=== Selected extract ===

Looking for a Rising Tide

Mosey On and crew have begun our 2016 northbound cruise, leaving our home port at River Dunes, NC on June 1st  in tandem with good friends aboard their trawler, the Mari Me.  We would ‘buddy-boat’ the well-traveled route up the Neuse River to Pamlico Sound, the Pamlico River to the Pungo River, to join with the Alligator River north to Albemarle Sound.  We crossed just ahead of the weather system offshore named Tropical Storm Bonnie.  The shallow waters and stiff, wind-blown chop of the Sound littered with crab pots (traps) in our path all lived up to their reputation for a challenging crossing.  Once across, we were back within the protected waters of the North River, Coinjock Bay, Currituck Sound, the North Landing River, and finally the man-made Chesapeake and Albemarle Canal into Norfolk.  For those who have not seen the American Inter-Coastal Waterway (ICW), aka “The Ditch”, our four day passage from near Oriental, NC to Norfolk (approx. 175 statute miles) was typical of the waterway all the way down to its southern end in Biscayne Bay, FL.  Always shallow, sometimes a ditch, more often a river or a series of markers to follow across tidal flats and marshes, navigating the ICW is a fact of life for cruisers along the mid-Atlantic coast.  From our home port, we would otherwise have had to travel a day south to Beaufort, NC (toward the northbound Tropical Storm Bonnie) to reach a passage to the ocean.  Only then could we have turned the boats northward and around Cape Hatteras to safe harbor in Norfolk.

===

### Exercise A
Gather every line of the rows that contains the string "image", treating uppercase and lowercase as different.
The cruise account and the rows that follow it come from unrelated sources.

=== Working data ===

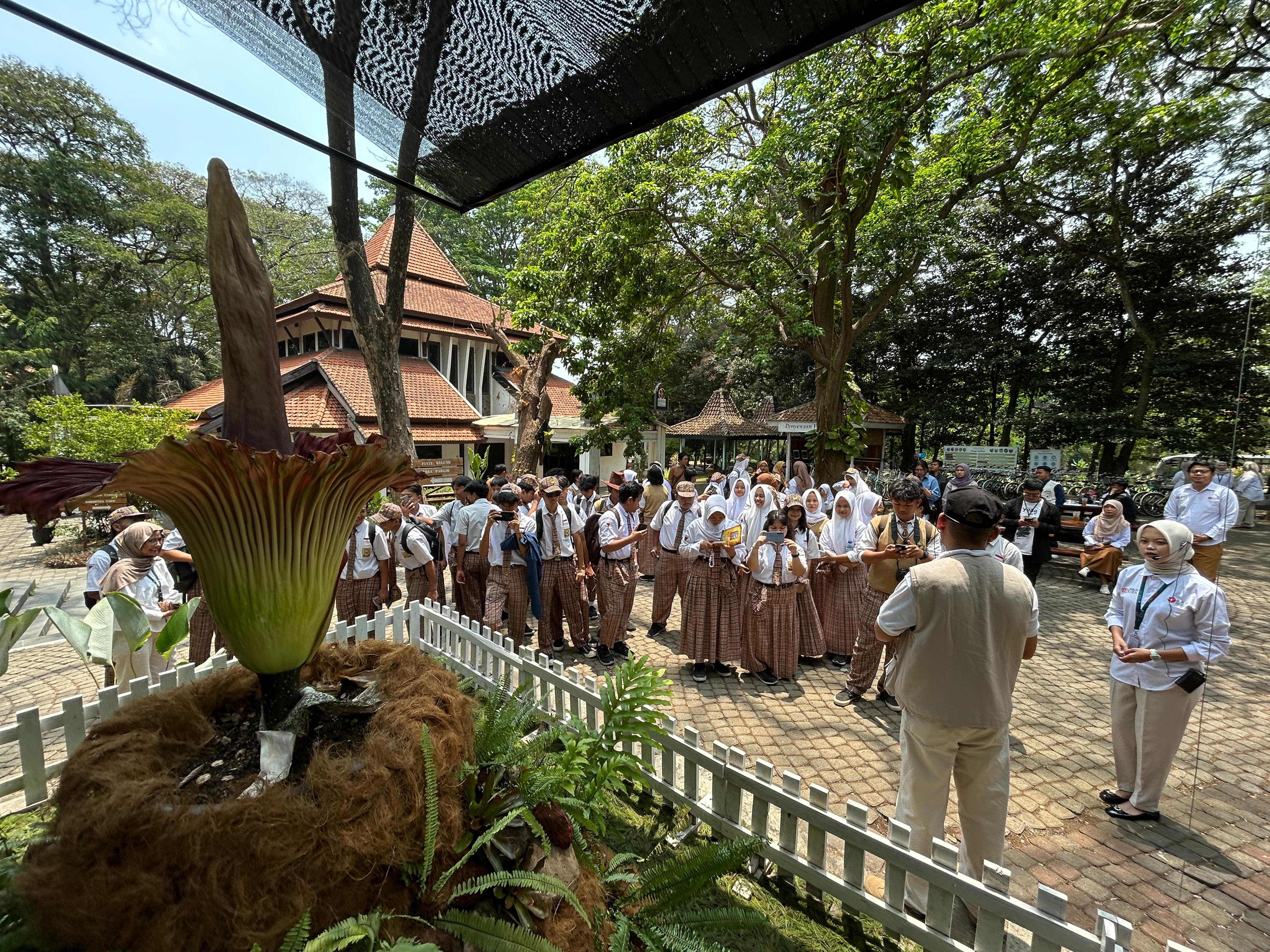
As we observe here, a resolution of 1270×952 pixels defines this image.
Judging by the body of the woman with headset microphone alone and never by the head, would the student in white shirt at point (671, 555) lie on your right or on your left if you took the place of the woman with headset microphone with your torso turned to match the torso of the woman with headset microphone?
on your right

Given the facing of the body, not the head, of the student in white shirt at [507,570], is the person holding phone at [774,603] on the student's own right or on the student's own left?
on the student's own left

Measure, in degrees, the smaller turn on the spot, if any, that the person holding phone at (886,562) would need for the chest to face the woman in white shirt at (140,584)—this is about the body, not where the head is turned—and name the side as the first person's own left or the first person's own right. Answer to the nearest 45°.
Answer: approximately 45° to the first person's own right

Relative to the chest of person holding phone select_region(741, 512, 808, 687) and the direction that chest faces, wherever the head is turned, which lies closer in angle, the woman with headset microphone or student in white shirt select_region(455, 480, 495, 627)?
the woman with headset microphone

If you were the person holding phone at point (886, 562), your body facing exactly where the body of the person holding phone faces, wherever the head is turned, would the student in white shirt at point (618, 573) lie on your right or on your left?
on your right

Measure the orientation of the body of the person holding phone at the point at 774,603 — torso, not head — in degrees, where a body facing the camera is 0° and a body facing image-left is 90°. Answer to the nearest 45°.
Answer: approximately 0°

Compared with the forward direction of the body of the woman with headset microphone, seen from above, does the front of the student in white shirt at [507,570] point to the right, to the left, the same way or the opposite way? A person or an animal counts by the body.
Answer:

===

### Exercise B
For each statement, answer yes or no on whether it agrees with the cruise account, and quote the words that decide it: (i) The cruise left River Dunes, NC on June 1st. (ii) The passage from near Oriental, NC to Norfolk took six days. (iii) The southern end of the ICW is in Biscayne Bay, FL.

### Your solution A
As we observe here, a resolution of 1270×952 pixels defines this image.
Measure the orientation of the body of the person holding phone at the point at 774,603 — torso, not head — in degrees, where a body facing the camera is 0° and a body facing image-left is 90°. Answer to the nearest 45°.

### Your solution B
(i) Yes: "leaving our home port at River Dunes, NC on June 1st"
(ii) No: "our four day passage from near Oriental, NC to Norfolk"
(iii) Yes: "its southern end in Biscayne Bay, FL"